TASK TO COMPLETE →
Transcribe each of the records below line for line, without changing any wording, numbers, or punctuation. Leave the pictures out of your transcription.

RECORDS SUPPLIED →
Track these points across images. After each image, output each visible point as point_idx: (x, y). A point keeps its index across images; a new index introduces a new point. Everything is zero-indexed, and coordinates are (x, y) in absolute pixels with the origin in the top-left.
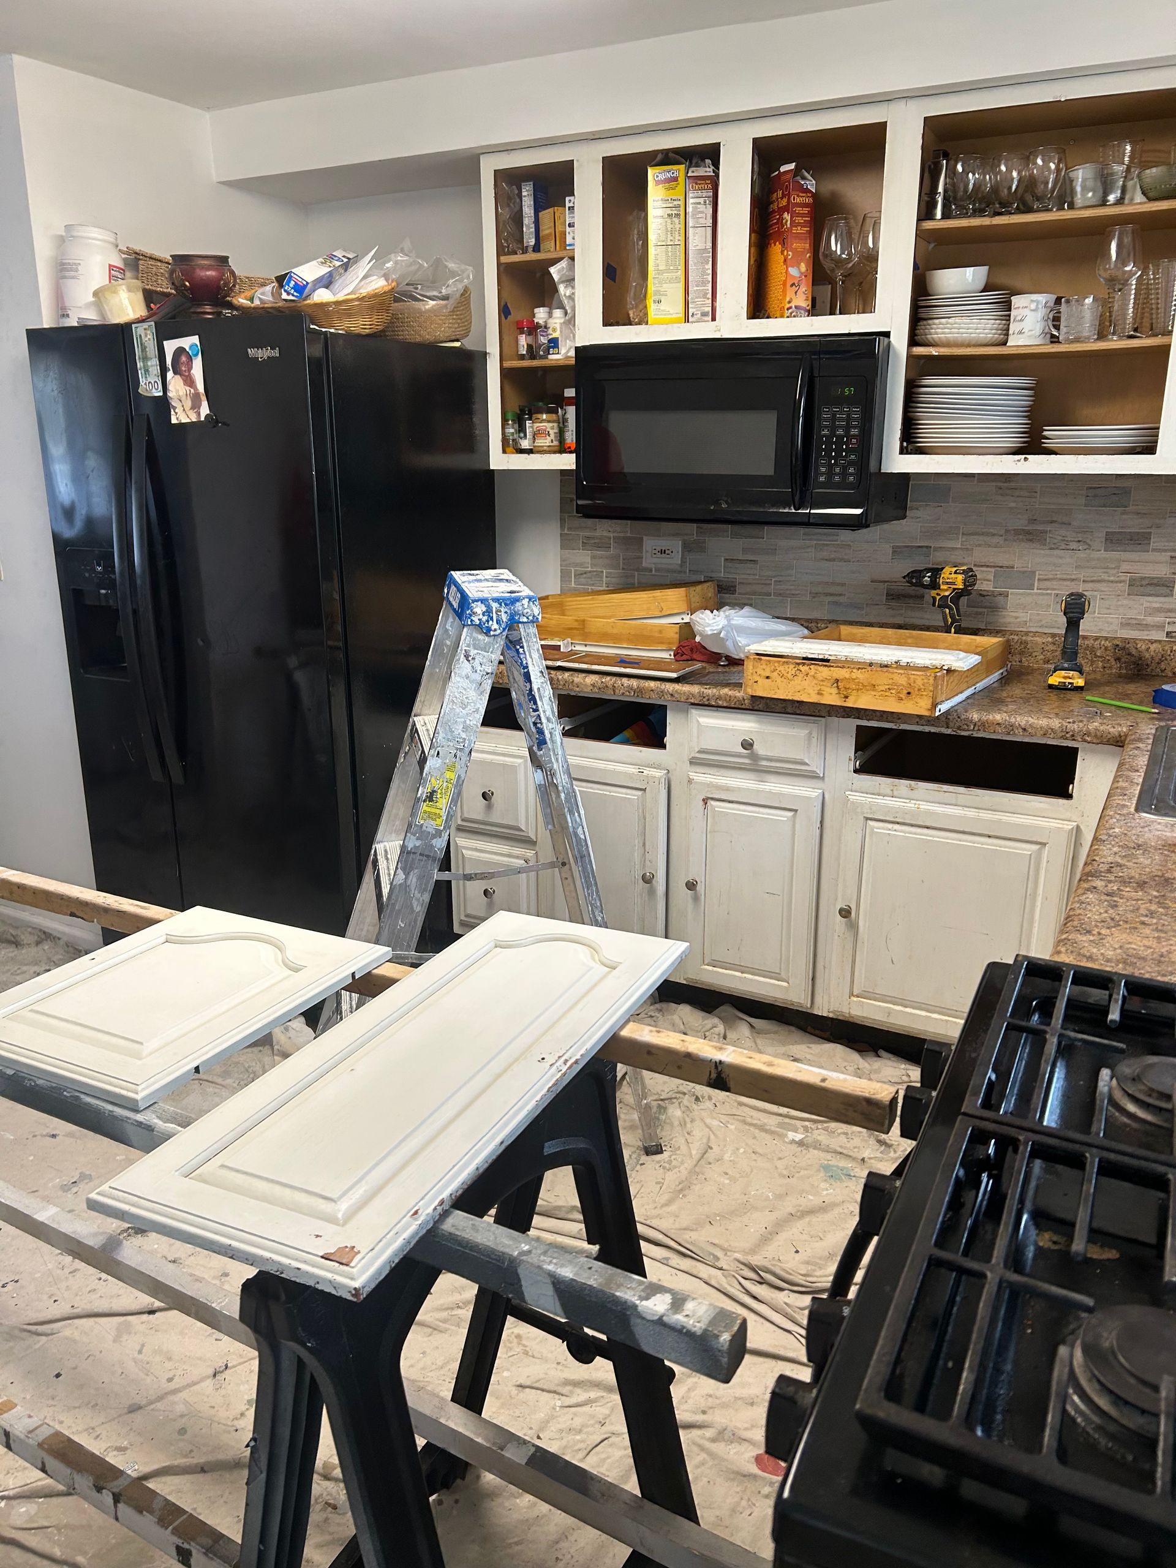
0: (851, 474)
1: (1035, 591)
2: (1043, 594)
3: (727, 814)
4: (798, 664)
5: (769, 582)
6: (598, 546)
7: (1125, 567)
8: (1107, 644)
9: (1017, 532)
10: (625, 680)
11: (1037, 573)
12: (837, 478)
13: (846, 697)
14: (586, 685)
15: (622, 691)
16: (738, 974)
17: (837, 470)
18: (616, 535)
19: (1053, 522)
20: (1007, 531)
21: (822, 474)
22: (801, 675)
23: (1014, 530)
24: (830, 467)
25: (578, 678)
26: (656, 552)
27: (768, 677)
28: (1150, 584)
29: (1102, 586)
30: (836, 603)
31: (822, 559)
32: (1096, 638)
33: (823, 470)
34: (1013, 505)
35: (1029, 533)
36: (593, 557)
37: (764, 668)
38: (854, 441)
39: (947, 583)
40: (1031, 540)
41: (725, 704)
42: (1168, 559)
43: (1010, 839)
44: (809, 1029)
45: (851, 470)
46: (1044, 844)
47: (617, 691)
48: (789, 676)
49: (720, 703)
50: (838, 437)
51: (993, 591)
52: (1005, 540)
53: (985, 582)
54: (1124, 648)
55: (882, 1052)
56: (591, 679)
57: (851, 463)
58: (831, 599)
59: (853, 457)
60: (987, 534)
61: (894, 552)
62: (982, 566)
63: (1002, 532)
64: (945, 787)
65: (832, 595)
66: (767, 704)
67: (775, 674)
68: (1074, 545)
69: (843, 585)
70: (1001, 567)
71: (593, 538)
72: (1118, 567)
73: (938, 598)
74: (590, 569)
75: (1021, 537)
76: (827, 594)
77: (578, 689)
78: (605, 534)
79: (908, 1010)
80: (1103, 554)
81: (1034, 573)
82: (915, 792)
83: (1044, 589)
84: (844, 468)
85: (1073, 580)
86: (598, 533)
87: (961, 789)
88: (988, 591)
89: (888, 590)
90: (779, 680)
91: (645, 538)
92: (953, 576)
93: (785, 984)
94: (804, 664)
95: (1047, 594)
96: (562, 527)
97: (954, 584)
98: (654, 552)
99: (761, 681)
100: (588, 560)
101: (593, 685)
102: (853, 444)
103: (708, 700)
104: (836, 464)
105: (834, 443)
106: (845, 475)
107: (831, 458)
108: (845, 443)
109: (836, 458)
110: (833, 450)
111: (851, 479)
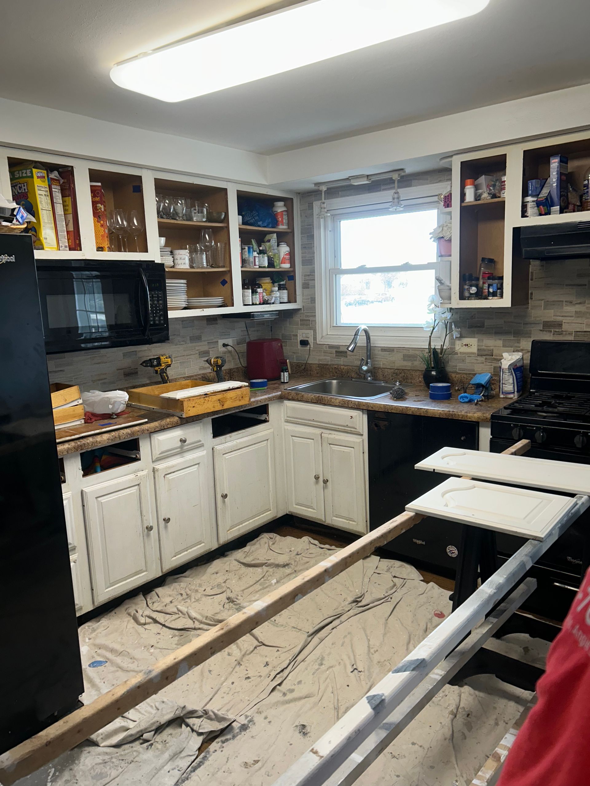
0: (162, 320)
2: (176, 363)
3: (174, 478)
4: (205, 397)
5: (71, 379)
7: (197, 348)
8: (200, 377)
10: (122, 431)
12: (157, 322)
13: (223, 405)
14: (104, 441)
15: (124, 437)
16: (186, 553)
17: (157, 318)
19: (175, 335)
21: (151, 321)
22: (206, 402)
24: (154, 317)
25: (98, 438)
27: (194, 407)
28: (204, 353)
29: (192, 356)
30: (104, 383)
31: (95, 364)
32: (196, 375)
33: (152, 319)
37: (192, 404)
39: (164, 363)
41: (171, 426)
42: (207, 344)
43: (259, 442)
44: (199, 564)
45: (162, 318)
46: (268, 440)
47: (121, 438)
48: (202, 403)
49: (169, 426)
50: (155, 304)
54: (204, 377)
55: (228, 553)
56: (106, 437)
57: (161, 315)
58: (101, 382)
59: (161, 313)
61: (124, 355)
64: (240, 432)
65: (102, 380)
66: (186, 420)
67: (196, 404)
68: (182, 343)
69: (106, 374)
72: (195, 349)
73: (159, 370)
76: (99, 380)
77: (100, 444)
79: (244, 525)
80: (190, 345)
82: (232, 437)
84: (160, 318)
85: (183, 356)
87: (244, 431)
89: (124, 372)
90: (198, 406)
92: (166, 359)
93: (203, 544)
94: (207, 397)
97: (168, 362)
99: (191, 409)
101: (108, 439)
102: (161, 307)
104: (156, 316)
105: (154, 307)
106: (160, 320)
107: (154, 313)
108: (158, 307)
109: (156, 313)
110: (154, 310)
111: (162, 322)
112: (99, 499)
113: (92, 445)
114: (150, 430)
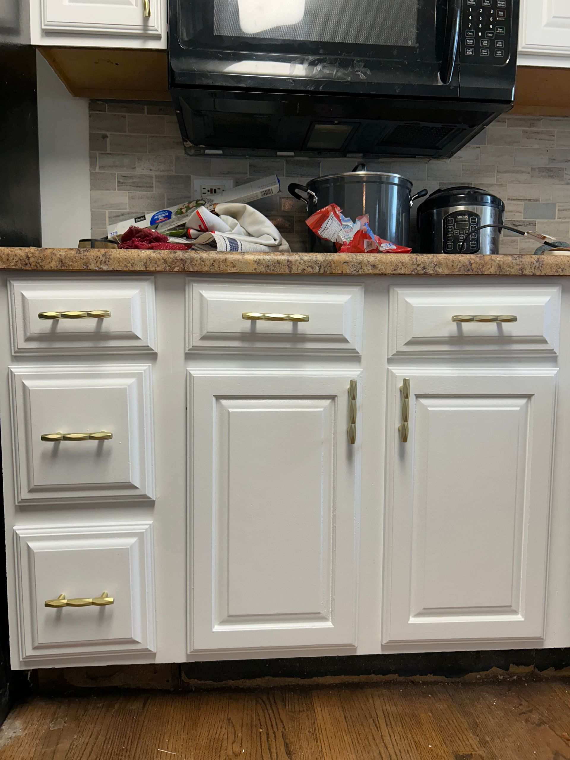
0: (499, 48)
1: (556, 220)
6: (137, 186)
9: (542, 170)
11: (557, 205)
12: (484, 52)
17: (485, 43)
18: (158, 173)
20: (533, 169)
21: (469, 47)
23: (538, 168)
24: (477, 40)
26: (206, 191)
33: (470, 42)
34: (536, 146)
35: (549, 170)
36: (132, 198)
38: (501, 14)
40: (552, 177)
41: (446, 272)
45: (499, 44)
49: (440, 270)
50: (484, 8)
51: (524, 222)
52: (532, 177)
53: (517, 214)
57: (498, 37)
59: (500, 30)
60: (517, 172)
62: (514, 200)
63: (529, 170)
70: (530, 200)
71: (131, 177)
74: (128, 211)
75: (544, 174)
78: (146, 172)
81: (554, 204)
83: (563, 218)
84: (492, 42)
86: (138, 171)
88: (519, 222)
91: (193, 177)
95: (566, 222)
96: (93, 165)
98: (203, 191)
100: (126, 200)
102: (500, 17)
103: (424, 268)
104: (483, 36)
105: (481, 14)
106: (492, 48)
107: (478, 30)
108: (491, 15)
109: (483, 30)
110: (480, 22)
111: (499, 53)
112: (224, 402)
113: (213, 265)
114: (379, 266)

RESULT OF THIS EXERCISE →
Track these points across images. After each image, output each visible point as point_idx: (x, y). A point keeps its index across images; a new index introduces a new point. Everything is zero-indexed, and coordinates are (x, y) in absolute pixels with the origin in the top-left.
0: (851, 474)
1: (1035, 591)
2: (1043, 594)
3: (727, 814)
4: (798, 664)
5: (769, 582)
6: (598, 546)
7: (1125, 567)
8: (1107, 644)
9: (1017, 532)
10: (625, 680)
11: (1037, 573)
12: (837, 478)
13: (846, 697)
14: (586, 685)
15: (622, 691)
16: (738, 974)
17: (837, 470)
18: (616, 535)
19: (1053, 522)
20: (1007, 531)
21: (822, 474)
22: (801, 675)
23: (1014, 530)
24: (830, 467)
25: (578, 678)
26: (656, 552)
27: (768, 677)
28: (1150, 584)
29: (1102, 586)
30: (836, 603)
31: (822, 559)
32: (1096, 638)
33: (823, 470)
34: (1013, 505)
35: (1029, 533)
36: (593, 557)
37: (764, 668)
38: (854, 441)
39: (947, 583)
40: (1031, 540)
41: (725, 704)
42: (1168, 559)
43: (1010, 839)
44: (809, 1029)
45: (851, 470)
46: (1044, 844)
47: (617, 691)
48: (789, 676)
49: (720, 703)
50: (838, 437)
51: (993, 591)
52: (1005, 540)
53: (985, 582)
54: (1124, 648)
55: (882, 1052)
56: (591, 679)
57: (851, 463)
58: (831, 599)
59: (853, 457)
60: (987, 534)
61: (894, 552)
62: (982, 566)
63: (1002, 532)
64: (945, 787)
65: (832, 595)
66: (767, 704)
67: (775, 674)
68: (1074, 545)
69: (843, 585)
70: (1001, 567)
71: (593, 538)
72: (1118, 567)
73: (938, 598)
74: (590, 569)
75: (1021, 537)
76: (827, 594)
77: (578, 689)
78: (605, 534)
79: (908, 1010)
80: (1103, 554)
81: (1034, 573)
82: (915, 792)
83: (1044, 589)
84: (844, 468)
85: (1073, 580)
86: (598, 533)
87: (961, 789)
88: (988, 591)
89: (888, 590)
90: (779, 680)
91: (645, 538)
92: (953, 576)
93: (785, 984)
94: (804, 664)
95: (1047, 594)
96: (562, 527)
97: (954, 584)
98: (654, 552)
99: (761, 681)
100: (588, 560)
101: (593, 685)
102: (853, 444)
103: (708, 700)
104: (836, 464)
105: (834, 443)
106: (845, 475)
107: (831, 458)
108: (845, 443)
109: (836, 458)
110: (833, 450)
111: (851, 479)
0: (162, 320)
2: (176, 363)
3: (174, 478)
4: (205, 397)
5: (71, 379)
7: (197, 348)
8: (200, 377)
10: (122, 431)
12: (157, 322)
13: (223, 405)
14: (104, 441)
15: (124, 437)
16: (186, 553)
17: (157, 318)
19: (175, 335)
21: (151, 321)
22: (206, 402)
24: (154, 317)
25: (98, 438)
27: (194, 407)
28: (204, 353)
29: (192, 356)
30: (104, 383)
31: (95, 364)
32: (196, 375)
33: (152, 319)
37: (192, 404)
39: (164, 363)
41: (171, 426)
42: (207, 344)
43: (259, 442)
44: (199, 564)
45: (162, 318)
46: (268, 440)
47: (121, 438)
48: (202, 403)
49: (169, 426)
50: (155, 304)
54: (204, 377)
55: (228, 553)
56: (106, 437)
57: (161, 315)
58: (101, 382)
59: (161, 313)
61: (124, 355)
64: (240, 432)
65: (102, 380)
66: (186, 420)
67: (196, 404)
68: (182, 343)
69: (106, 374)
72: (195, 349)
73: (159, 370)
76: (99, 380)
77: (100, 444)
79: (244, 525)
80: (190, 345)
82: (232, 437)
84: (160, 318)
85: (183, 356)
87: (244, 431)
89: (124, 372)
90: (198, 406)
92: (166, 359)
93: (203, 544)
94: (207, 397)
97: (168, 362)
99: (191, 409)
101: (108, 439)
102: (161, 307)
104: (156, 316)
105: (154, 307)
106: (160, 320)
107: (154, 313)
108: (158, 307)
109: (156, 313)
110: (154, 310)
111: (162, 322)
112: (99, 499)
113: (92, 445)
114: (150, 430)
0: (499, 48)
1: (556, 220)
6: (137, 186)
9: (542, 170)
11: (557, 205)
12: (484, 52)
17: (485, 43)
18: (158, 173)
20: (533, 169)
21: (469, 47)
23: (538, 168)
24: (477, 40)
26: (206, 191)
33: (470, 42)
34: (536, 146)
35: (549, 170)
36: (132, 198)
38: (501, 14)
40: (552, 177)
41: (446, 272)
45: (499, 44)
49: (440, 270)
50: (484, 8)
51: (524, 222)
52: (532, 177)
53: (517, 214)
57: (498, 37)
59: (500, 30)
60: (517, 172)
62: (514, 200)
63: (529, 170)
70: (530, 200)
71: (131, 177)
74: (128, 211)
75: (544, 174)
78: (146, 172)
81: (554, 204)
83: (563, 218)
84: (492, 42)
86: (138, 171)
88: (519, 222)
91: (193, 177)
95: (566, 222)
96: (93, 165)
98: (203, 191)
100: (126, 200)
102: (500, 17)
103: (424, 268)
104: (483, 36)
105: (481, 14)
106: (492, 48)
107: (478, 30)
108: (491, 15)
109: (483, 30)
110: (480, 22)
111: (499, 53)
112: (224, 402)
113: (213, 265)
114: (379, 266)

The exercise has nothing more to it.